On February 18, the IETF (Internet Engineering Task Force) announced the final specifications for HTTP/2. The aim of this new protocol was to speed up the web. A good thing for webperf! We’ve been helping websites make the transition to HTTP/2.
The major advances of HTTP/2
With the finalization of HTTP/2, deployment began in early 2016 and is now deployed on the majority of browsers.
The major changes in this new protocol are:
- compression of request and response headers: bandwidth is reduced
- multiplexing of requests to the server: multiple connections between the client and the server are no longer necessary, and requests are made simultaneously, without any limit, by the browser.
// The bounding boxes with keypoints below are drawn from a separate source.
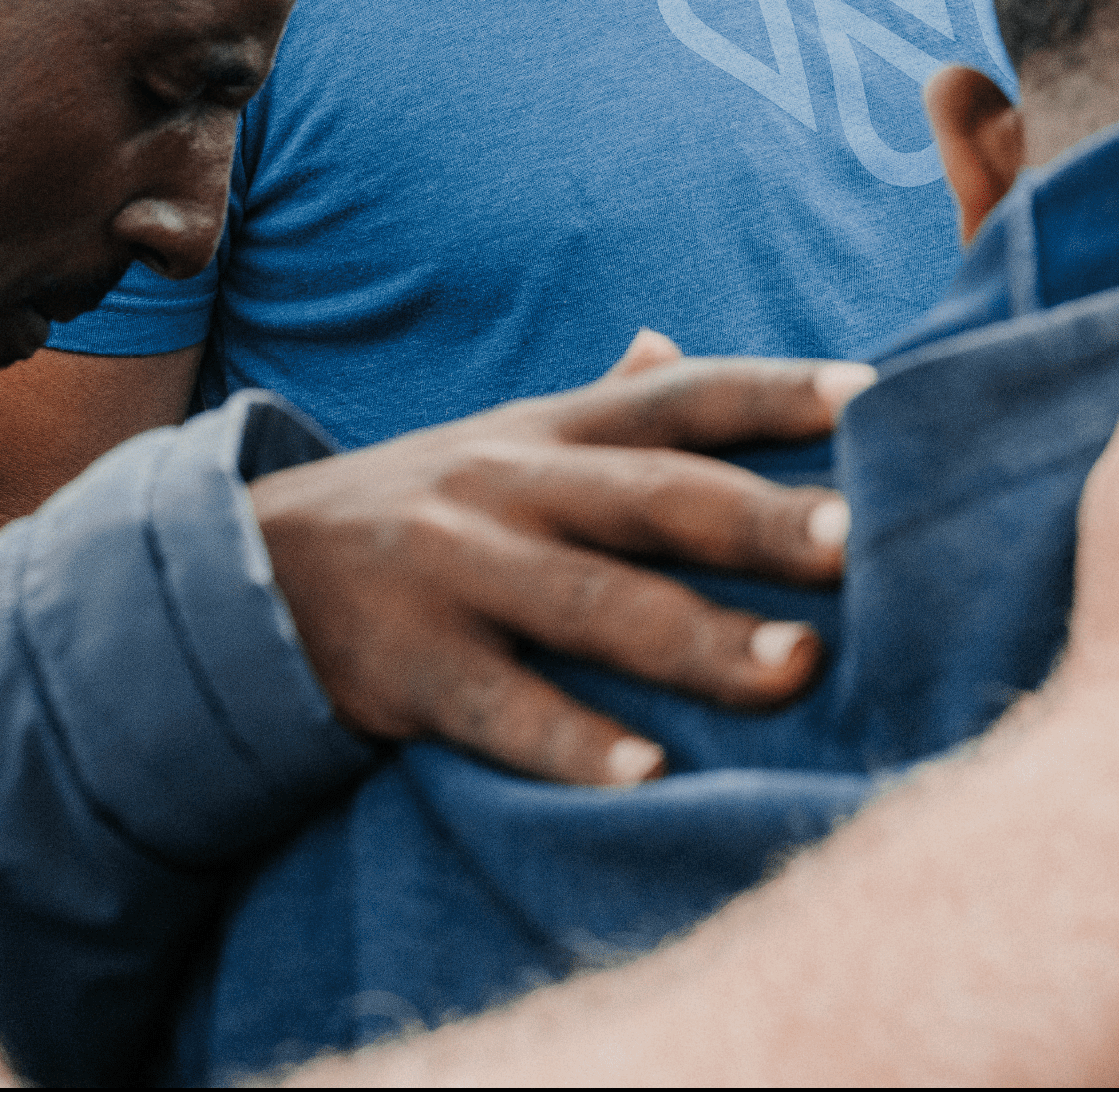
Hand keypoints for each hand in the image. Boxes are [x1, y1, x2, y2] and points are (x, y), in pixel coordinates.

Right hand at [250, 332, 872, 786]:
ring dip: (699, 638)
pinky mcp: (407, 665)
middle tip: (863, 539)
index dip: (775, 390)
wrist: (245, 569)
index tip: (874, 394)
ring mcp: (457, 572)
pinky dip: (574, 742)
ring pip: (593, 603)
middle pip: (656, 495)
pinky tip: (648, 778)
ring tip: (799, 670)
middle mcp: (511, 486)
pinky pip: (501, 708)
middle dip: (763, 516)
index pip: (679, 396)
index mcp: (549, 431)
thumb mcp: (500, 442)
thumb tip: (671, 340)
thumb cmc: (422, 512)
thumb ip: (596, 405)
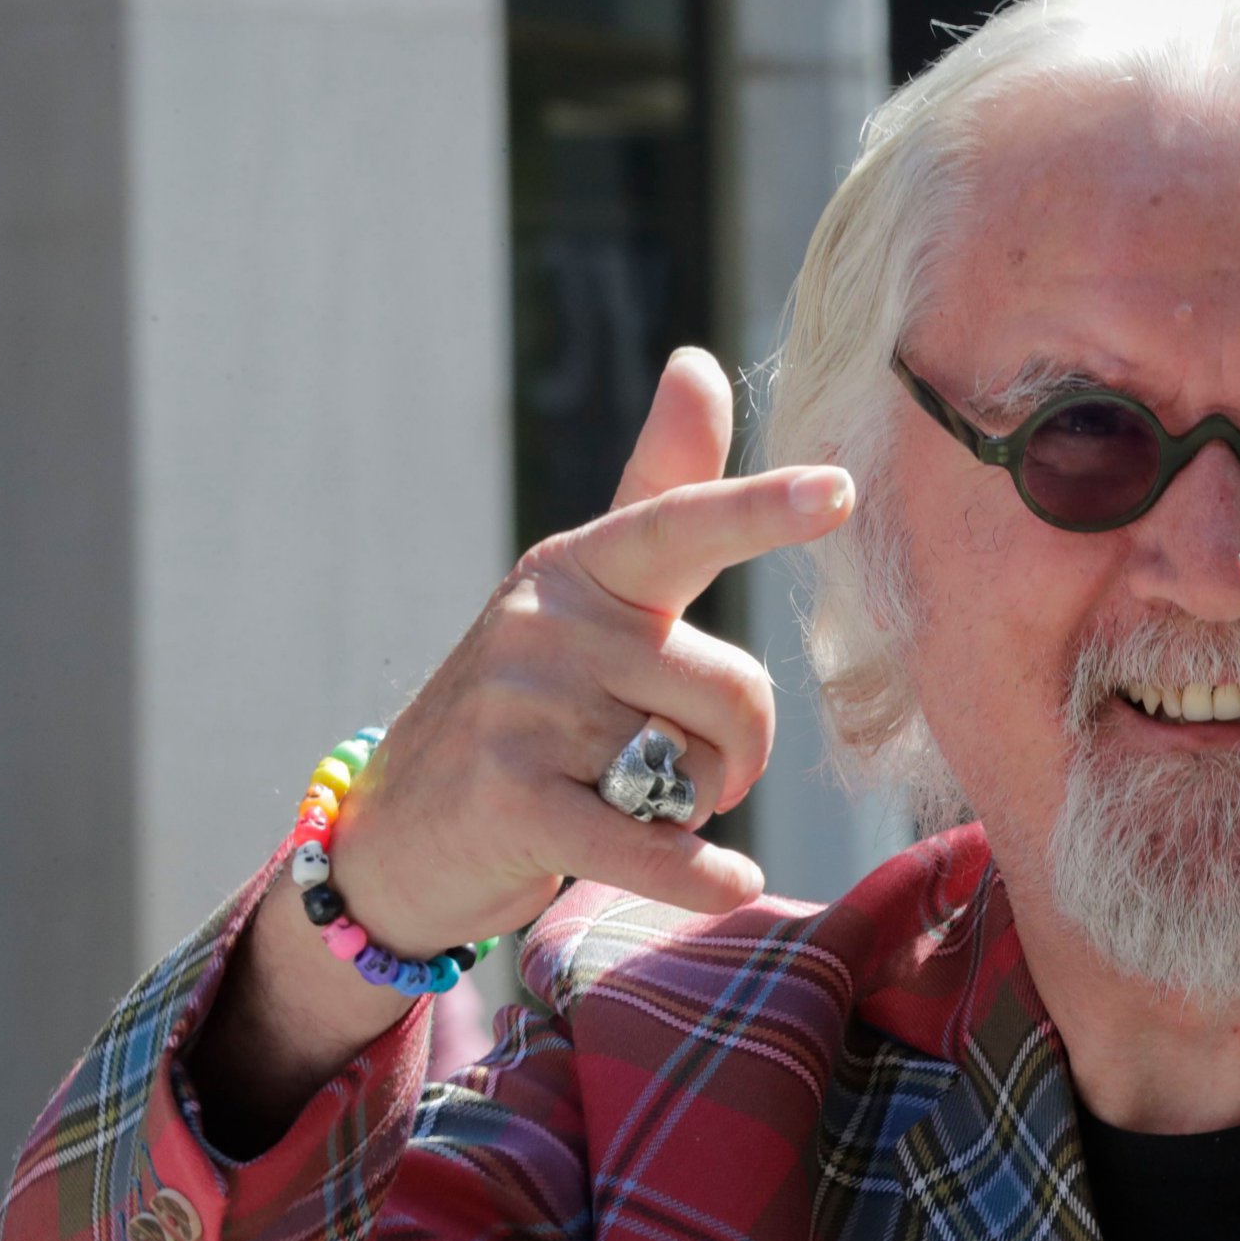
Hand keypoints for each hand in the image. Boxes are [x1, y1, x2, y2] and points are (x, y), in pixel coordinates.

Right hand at [325, 347, 853, 954]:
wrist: (400, 826)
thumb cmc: (534, 702)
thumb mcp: (593, 593)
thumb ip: (661, 491)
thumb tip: (699, 362)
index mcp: (582, 567)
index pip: (681, 526)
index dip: (761, 510)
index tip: (839, 490)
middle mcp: (548, 624)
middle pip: (735, 691)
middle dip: (740, 752)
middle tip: (693, 772)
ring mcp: (522, 713)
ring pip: (699, 770)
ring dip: (695, 807)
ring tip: (629, 801)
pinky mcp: (511, 802)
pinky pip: (649, 840)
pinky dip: (698, 871)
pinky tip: (727, 878)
In this way, a low-priority resource (such as an image) no longer blocks a higher-priority resource (such as CSS).
- push of resources from the server to the browser: even before the browser requests them (for example, the server sends CSS and JS referenced in the same page before the browser has analyzed it).
Fasterize has deployed HTTP/2 on its engine
Fasterize activated HTTP/2 on its default engine several months ago. As you can see from the image below, HTTP/2 enables all resources to be downloaded in parallel.
This intermediate step has enabled the sites we optimize to switch smoothly to the new HTTP/2 protocol and see their pages load faster, without any additional modifications.
In this same example, the gains in loading time and Speed Index are far from negligible (-14% and -30% respectively).